• Required work
Include the line containing "PANNEAUX PHOTOVOLTAÏQUE" and every line after it up to the end of the material below; reproduce them exactly and drop the pictures.

• Record extracts

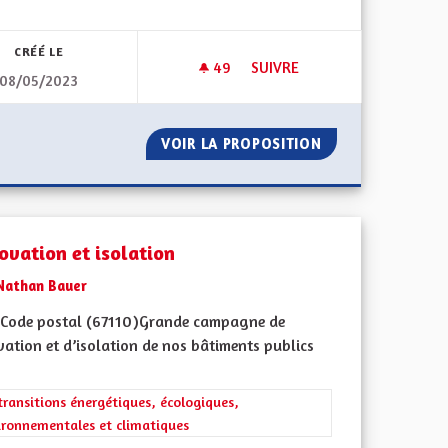
CRÉÉ LE
49
49 ABONNÉS
SUIVRE
08/05/2023
U (RÉCUPÉRATEURS/CITERNES)
PANNEAUX PHOTOVOLTAÏQUE
NOMIES D'EAU (RÉCUPÉRATEURS/CITERNES)
VOIR LA PROPOSITION
PANNEAUX PHOT
ovation et isolation
Nathan Bauer
Code postal (67110)Grande campagne de
ation et d’isolation de nos bâtiments publics
 de ses territoires, l'emploi
rer les résultats de la catégorie : Les transitions énergétiques, écolog
transitions énergétiques, écologiques,
ironnementales et climatiques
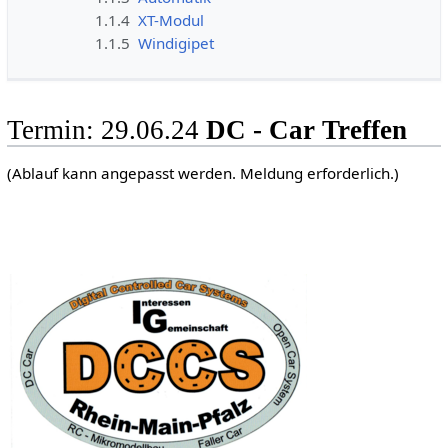
1.1.4
XT-Modul
1.1.5
Windigipet
Termin: 29.06.24
DC - Car Treffen
(Ablauf kann angepasst werden. Meldung erforderlich.)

• Exercise answer
PANNEAUX PHOTOVOLTAÏQUE
NOMIES D'EAU (RÉCUPÉRATEURS/CITERNES)
VOIR LA PROPOSITION
PANNEAUX PHOT
ovation et isolation
Nathan Bauer
Code postal (67110)Grande campagne de
ation et d’isolation de nos bâtiments publics
 de ses territoires, l'emploi
rer les résultats de la catégorie : Les transitions énergétiques, écolog
transitions énergétiques, écologiques,
ironnementales et climatiques
1.1.4
XT-Modul
1.1.5
Windigipet
Termin: 29.06.24
DC - Car Treffen
(Ablauf kann angepasst werden. Meldung erforderlich.)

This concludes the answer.